Quoted passage

++++++++++++++++++++

MORE than 1300 Bathurst homes and business have been left in the dark as a thunderstorm passed over the Bathurst region on Tuesday evening.
The Bureau of Meteorology (BOM) issued a warning on Tuesday afternoon for wild winds and heavy rain.
As of 6.15pm there were widespread blackouts across the region, including at: Kelso, O’Connell, Brewongle, Rockley, Georges Plains, Caloola, Newbridge, Vittoria, Duckmaloi and Millthorpe.
Data from the BOM, however, shows just 1.4 millimetres of rain has been recorded at Bathurst Airport since 9am on Tuesday.
Wind gusts have reached up to 50km/h at 5.30pm.
For emergency help in a storm call Bathurst SES on 132 500.
Essential Energy say crews are ready
Regional Manager Northern, Mark Summers, said when storms, lightning, heavy rain and wind gusts damage Essential Energy’s network and disrupt power supplies, crews were ready to respond.
“Despite our comprehensive maintenance program, our vast network can be at the mercy of the weather during the traditional storm season from October to April,” he said.
“Essential Energy monitors the network continuously and has crews ready to be dispatched in the event of an unplanned power outage.
“While our crews are ready to respond 24/7, we’re asking our customers to also be prepared for storms, stay safe and be patient while we work to restore power after these severe weather events.”
Essential Energy reminds people to report fallen powerlines or damaged infrastructure and keep at least eight metres away.

++++++++++++++++++++

Information provided
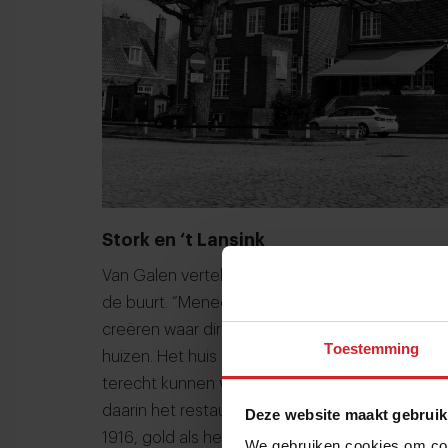
Stork en ‘t Lansink
Van Galen vertelt over de geschiedenis en hoe
de buurt. “Meneer Stork heeft deze wijk opgezet 
creëren waar directie en arbeiders door elkaa
Toestemming
huizen. Het huis hiernaast was vroeger van he
terecht kunnen voor feesten en partijen - was
daarin het restaurant en een deel van de hotel
Deze website maakt gebruik
1916, gold als het sociale middelpunt van de wij
We gebruiken cookies om cont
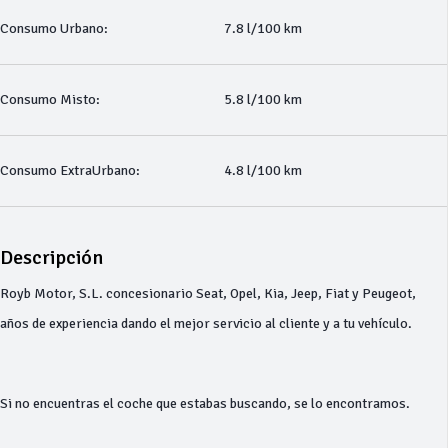
Consumo Urbano:
7.8 l/100 km
Consumo Misto:
5.8 l/100 km
Consumo ExtraUrbano:
4.8 l/100 km
Descripción
Royb Motor, S.L. concesionario Seat, Opel, Kia, Jeep, Fiat y Peugeot,
años de experiencia dando el mejor servicio al cliente y a tu vehículo.
Si no encuentras el coche que estabas buscando, se lo encontramos.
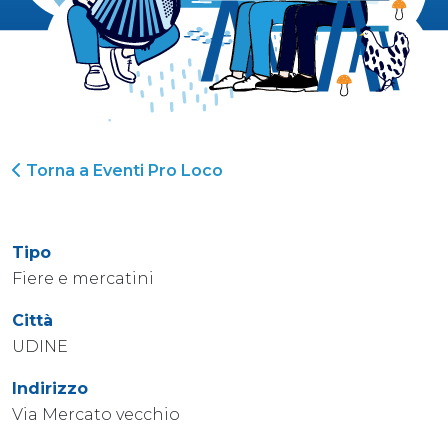
Torna a Eventi Pro Loco
Tipo
Fiere e mercatini
Città
UDINE
Indirizzo
Via Mercato vecchio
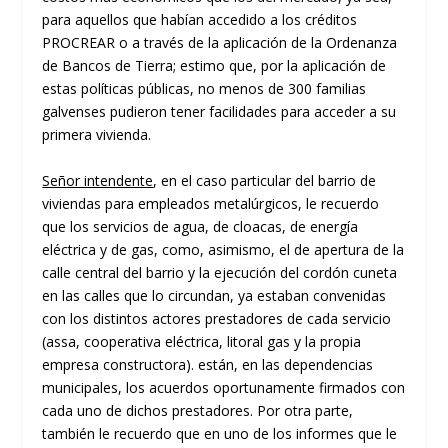
para aquellos que habían accedido a los créditos
PROCREAR o a través de la aplicación de la Ordenanza
de Bancos de Tierra; estimo que, por la aplicación de
estas políticas públicas, no menos de 300 familias
galvenses pudieron tener facilidades para acceder a su
primera vivienda.
Señor intendente
, en el caso particular del barrio de
viviendas para empleados metalúrgicos, le recuerdo
que los servicios de agua, de cloacas, de energía
eléctrica y de gas, como, asimismo, el de apertura de la
calle central del barrio y la ejecución del cordón cuneta
en las calles que lo circundan, ya estaban convenidas
con los distintos actores prestadores de cada servicio
(assa, cooperativa eléctrica, litoral gas y la propia
empresa constructora). están, en las dependencias
municipales, los acuerdos oportunamente firmados con
cada uno de dichos prestadores. Por otra parte,
también le recuerdo que en uno de los informes que le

++++++++++++++++++++

Tasks to complete
1) Repeat the Bathurst storm report from "MORE than 1300" to "on 132 500.".
2) In the Bathurst storm report, how far away should people stay from fallen powerlines or damaged infrastructure?

Outputs for the tasks
1)
MORE than 1300 Bathurst homes and business have been left in the dark as a thunderstorm passed over the Bathurst region on Tuesday evening.
The Bureau of Meteorology (BOM) issued a warning on Tuesday afternoon for wild winds and heavy rain.
As of 6.15pm there were widespread blackouts across the region, including at: Kelso, O’Connell, Brewongle, Rockley, Georges Plains, Caloola, Newbridge, Vittoria, Duckmaloi and Millthorpe.
Data from the BOM, however, shows just 1.4 millimetres of rain has been recorded at Bathurst Airport since 9am on Tuesday.
Wind gusts have reached up to 50km/h at 5.30pm.
For emergency help in a storm call Bathurst SES on 132 500.

2) At least eight metres.